(Records for this task)
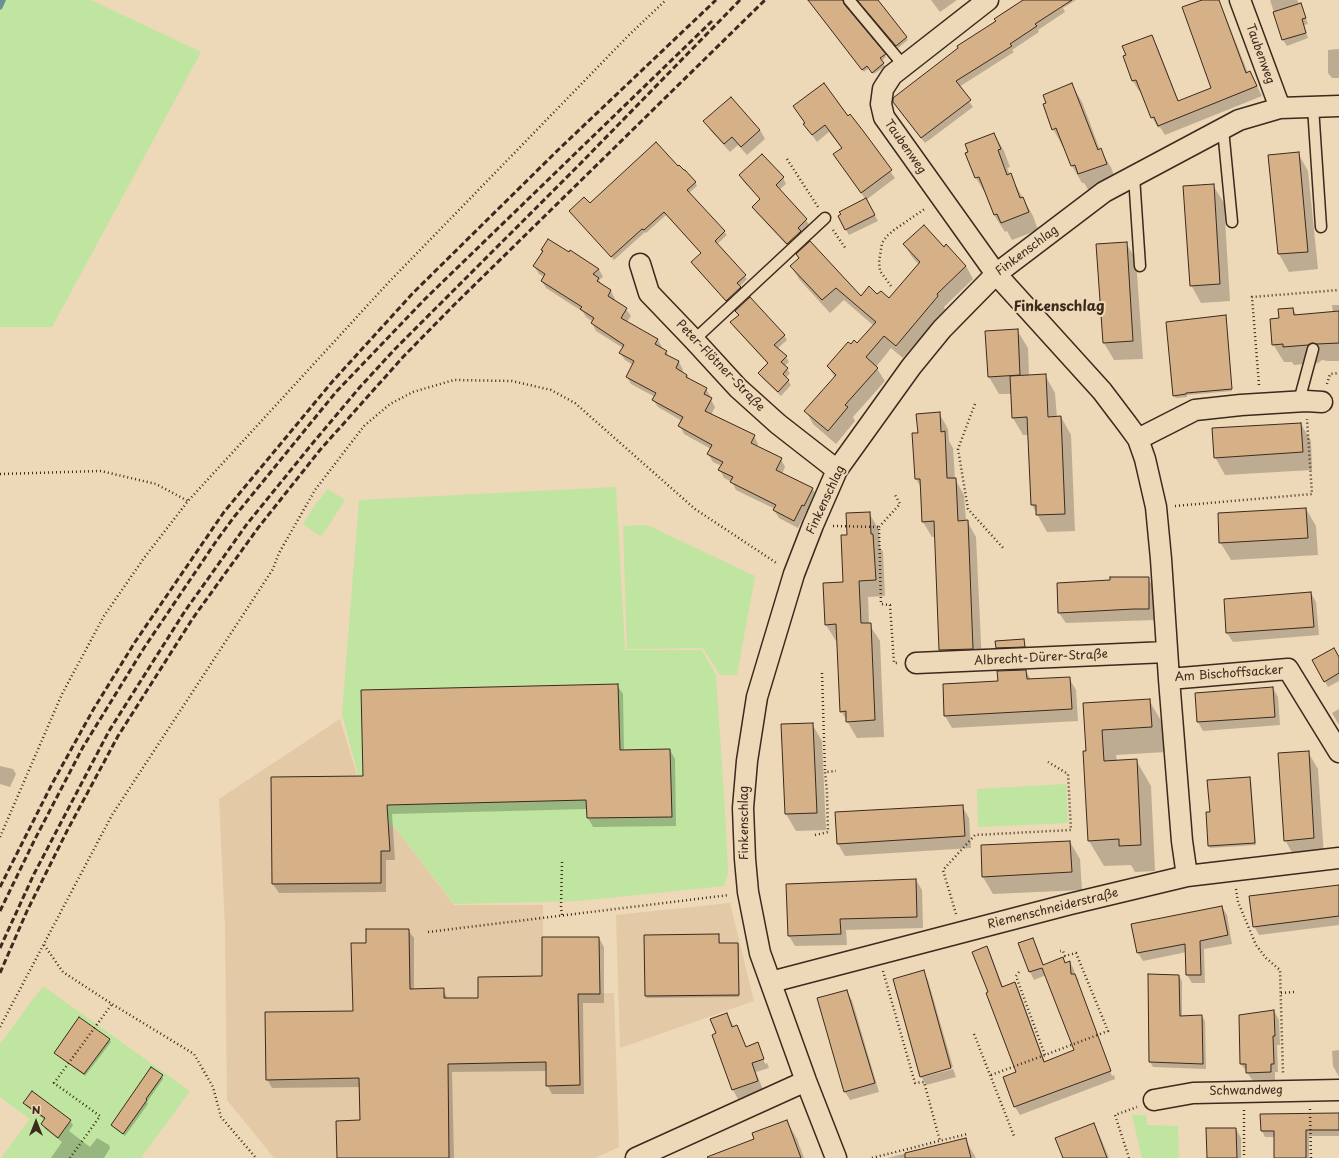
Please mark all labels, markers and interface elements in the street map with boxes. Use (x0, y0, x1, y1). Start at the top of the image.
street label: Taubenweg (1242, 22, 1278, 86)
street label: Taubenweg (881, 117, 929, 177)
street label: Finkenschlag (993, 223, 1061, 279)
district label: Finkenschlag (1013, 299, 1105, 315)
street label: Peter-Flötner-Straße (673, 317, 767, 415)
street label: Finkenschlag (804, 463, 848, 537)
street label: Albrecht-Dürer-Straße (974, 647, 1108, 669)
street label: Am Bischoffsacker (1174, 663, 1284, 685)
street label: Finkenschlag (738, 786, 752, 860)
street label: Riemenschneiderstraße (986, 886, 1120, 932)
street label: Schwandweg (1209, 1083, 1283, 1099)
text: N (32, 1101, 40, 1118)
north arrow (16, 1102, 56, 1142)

...

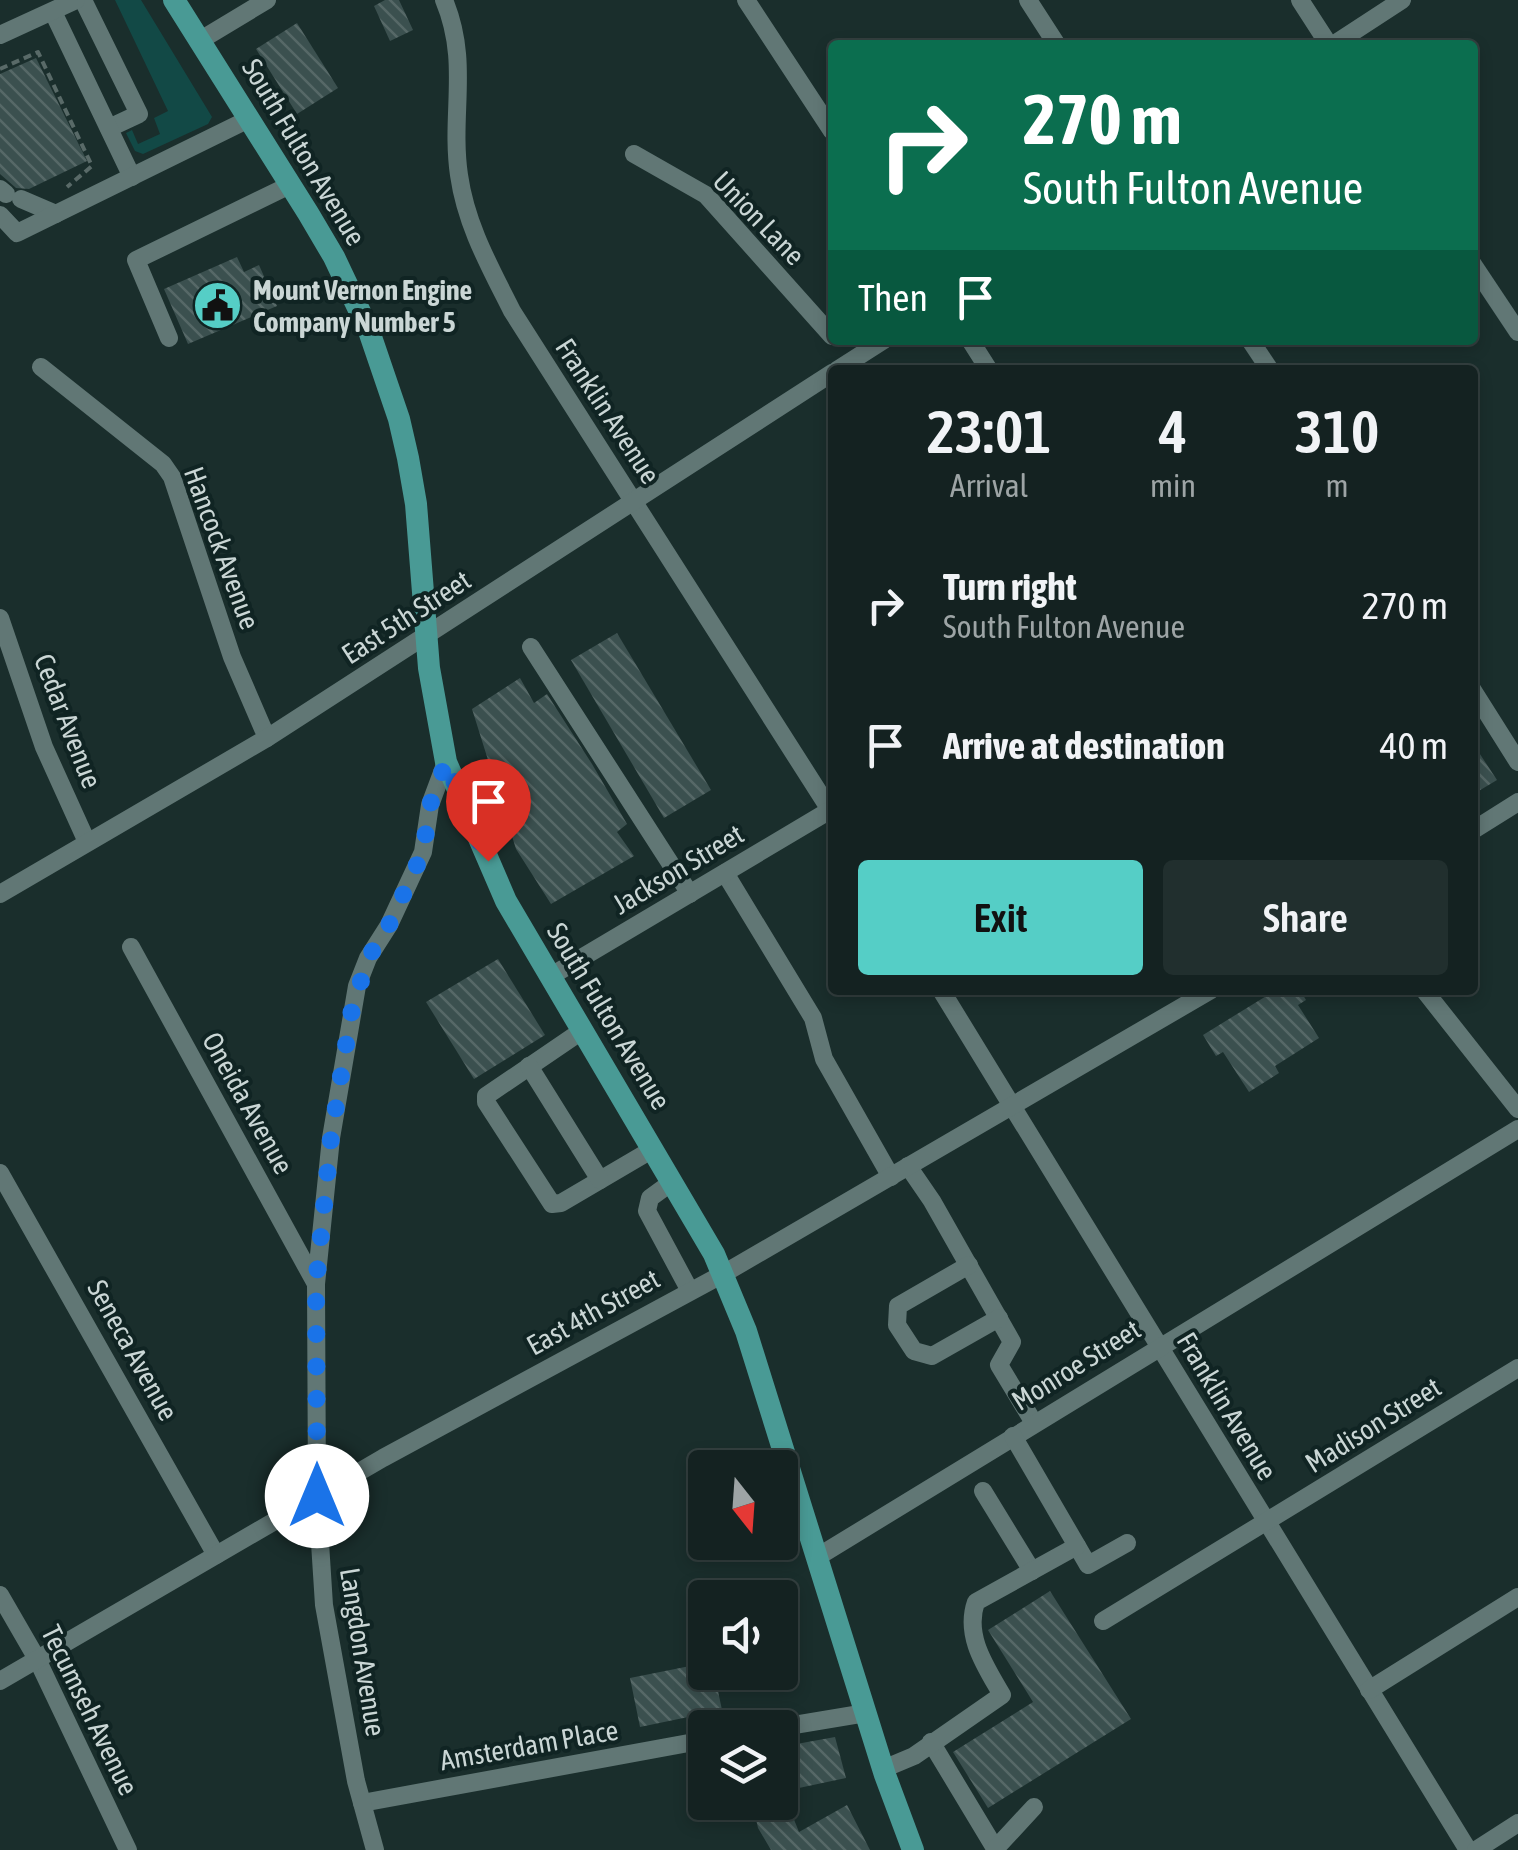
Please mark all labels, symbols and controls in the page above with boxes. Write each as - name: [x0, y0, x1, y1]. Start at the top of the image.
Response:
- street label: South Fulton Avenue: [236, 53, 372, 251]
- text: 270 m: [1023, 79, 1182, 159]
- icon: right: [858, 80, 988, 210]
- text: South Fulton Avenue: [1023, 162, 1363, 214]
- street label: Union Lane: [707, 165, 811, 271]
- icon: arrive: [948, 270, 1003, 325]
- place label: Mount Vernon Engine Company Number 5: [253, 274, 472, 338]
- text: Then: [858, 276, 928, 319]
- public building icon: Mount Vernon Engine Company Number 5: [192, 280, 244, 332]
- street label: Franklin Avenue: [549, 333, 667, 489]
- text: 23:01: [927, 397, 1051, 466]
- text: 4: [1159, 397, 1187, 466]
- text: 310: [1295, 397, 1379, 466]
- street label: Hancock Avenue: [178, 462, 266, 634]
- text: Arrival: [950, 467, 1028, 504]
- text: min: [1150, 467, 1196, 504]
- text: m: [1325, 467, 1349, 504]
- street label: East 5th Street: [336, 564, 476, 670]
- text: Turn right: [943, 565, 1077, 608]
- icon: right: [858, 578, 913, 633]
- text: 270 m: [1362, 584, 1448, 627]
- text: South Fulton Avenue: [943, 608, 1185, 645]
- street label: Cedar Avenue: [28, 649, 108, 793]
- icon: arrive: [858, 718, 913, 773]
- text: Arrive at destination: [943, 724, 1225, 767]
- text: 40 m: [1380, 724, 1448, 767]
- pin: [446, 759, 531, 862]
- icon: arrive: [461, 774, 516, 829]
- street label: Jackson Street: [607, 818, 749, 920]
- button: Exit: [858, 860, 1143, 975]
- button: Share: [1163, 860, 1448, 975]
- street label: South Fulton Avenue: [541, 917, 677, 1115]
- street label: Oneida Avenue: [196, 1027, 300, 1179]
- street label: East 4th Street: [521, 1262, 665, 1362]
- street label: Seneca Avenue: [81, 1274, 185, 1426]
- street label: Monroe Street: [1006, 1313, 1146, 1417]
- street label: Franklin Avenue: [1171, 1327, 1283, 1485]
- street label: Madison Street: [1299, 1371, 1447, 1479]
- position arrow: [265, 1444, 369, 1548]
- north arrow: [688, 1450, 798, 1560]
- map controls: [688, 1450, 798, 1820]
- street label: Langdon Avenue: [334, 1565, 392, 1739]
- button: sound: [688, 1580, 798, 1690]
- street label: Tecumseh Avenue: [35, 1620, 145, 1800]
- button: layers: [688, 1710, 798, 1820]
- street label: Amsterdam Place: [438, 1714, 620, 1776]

--

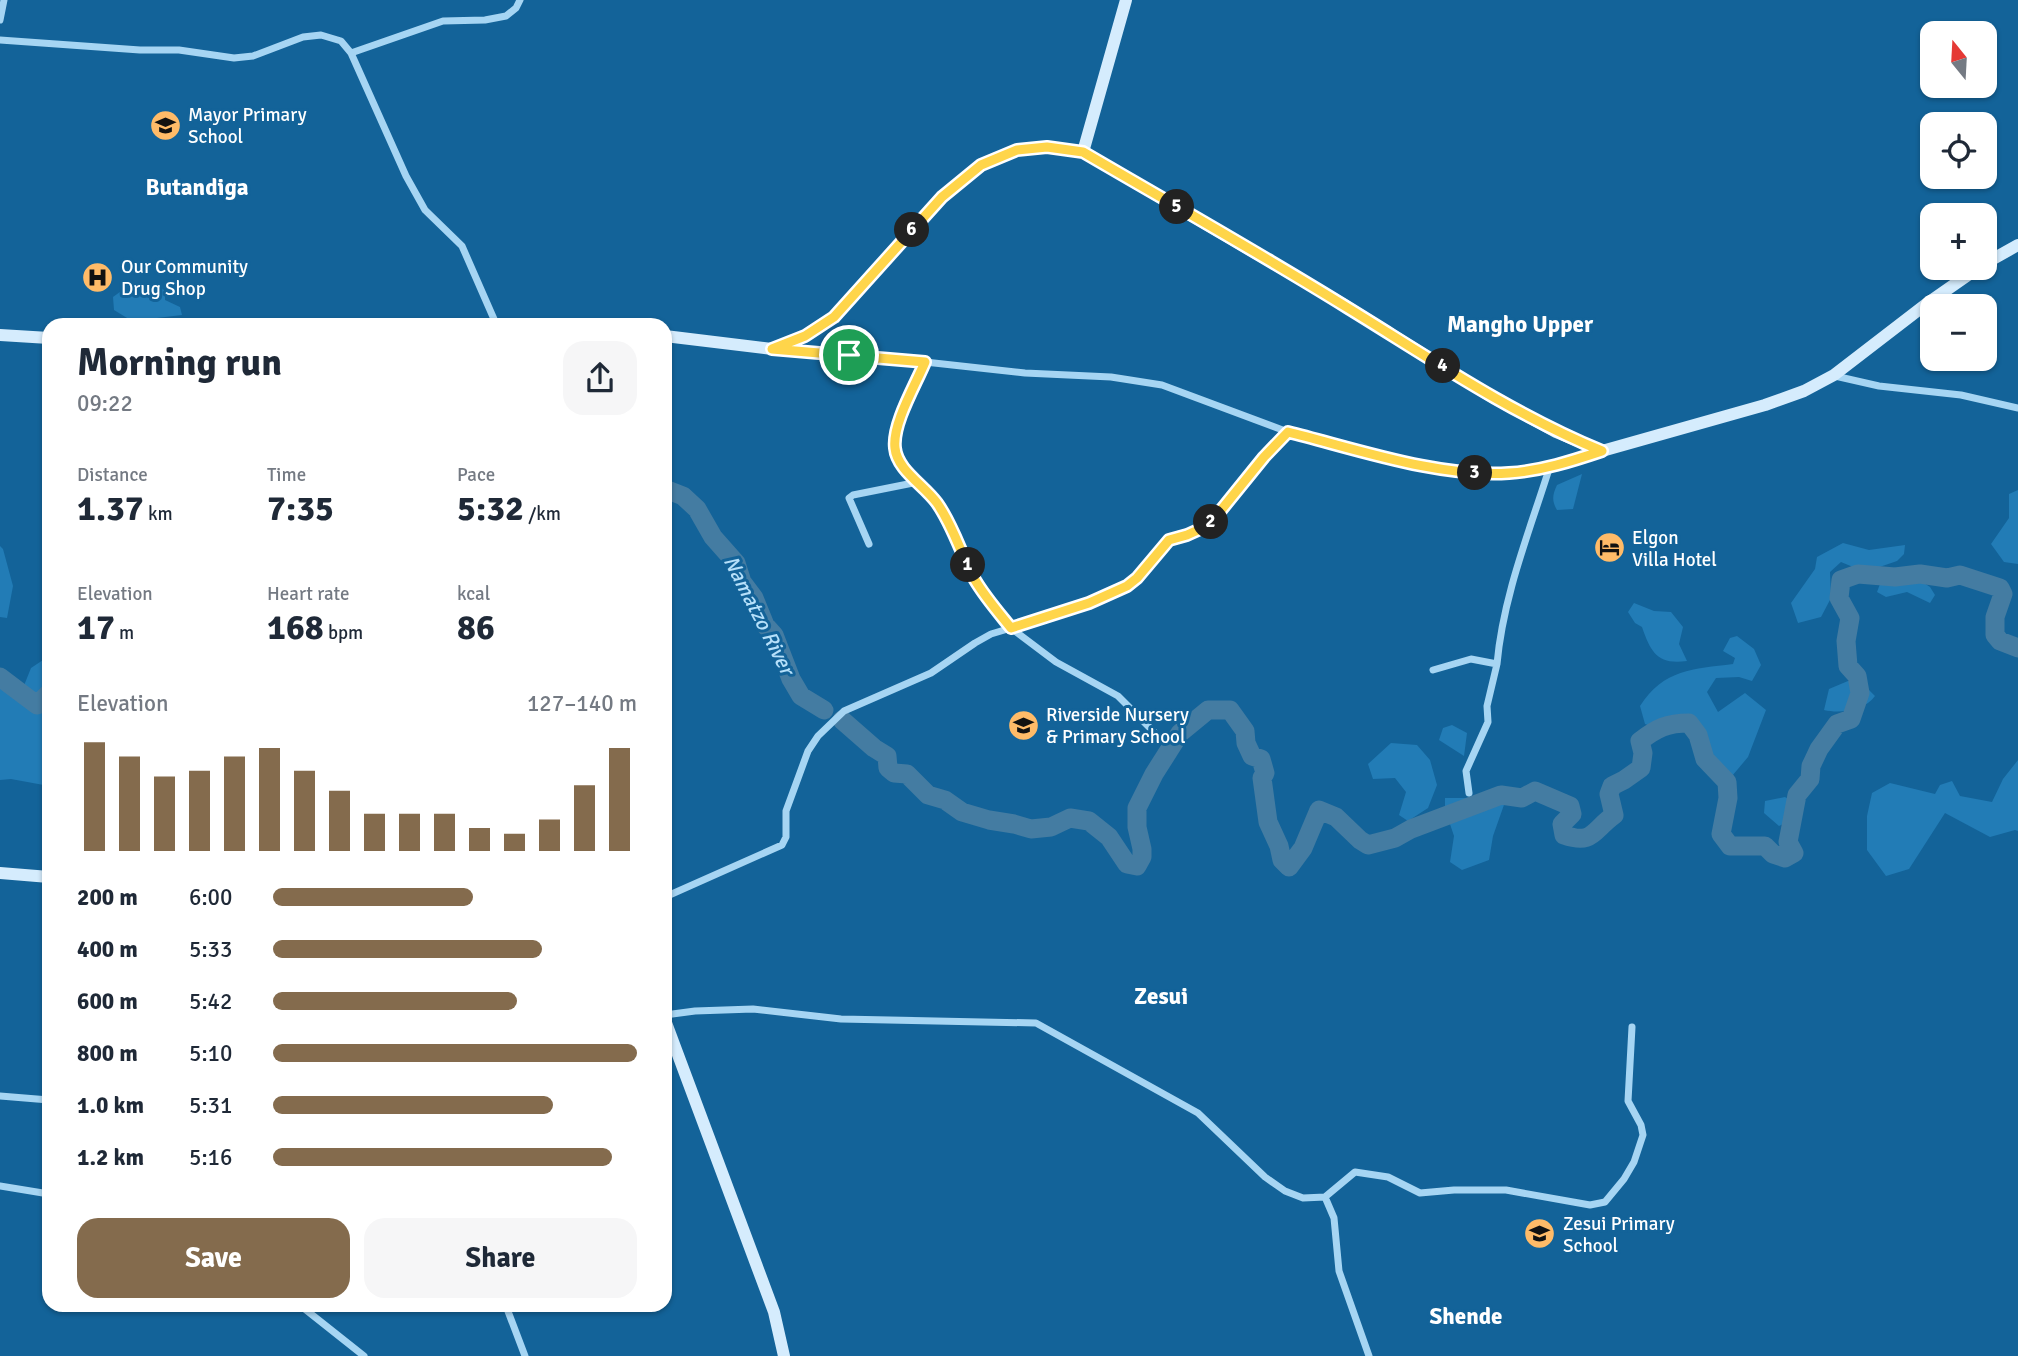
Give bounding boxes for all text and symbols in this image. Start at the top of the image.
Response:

(Assignment) Please show every line of the records that holds the word "symbols".

(Task answer)
Please mark all labels, symbols and controls in the page above with boxes. Write each as - name: [x0, y0, x1, y1]. Start at the top of the image.
Give bounding boxes for all text and symbols in this image. Start at the top of the image.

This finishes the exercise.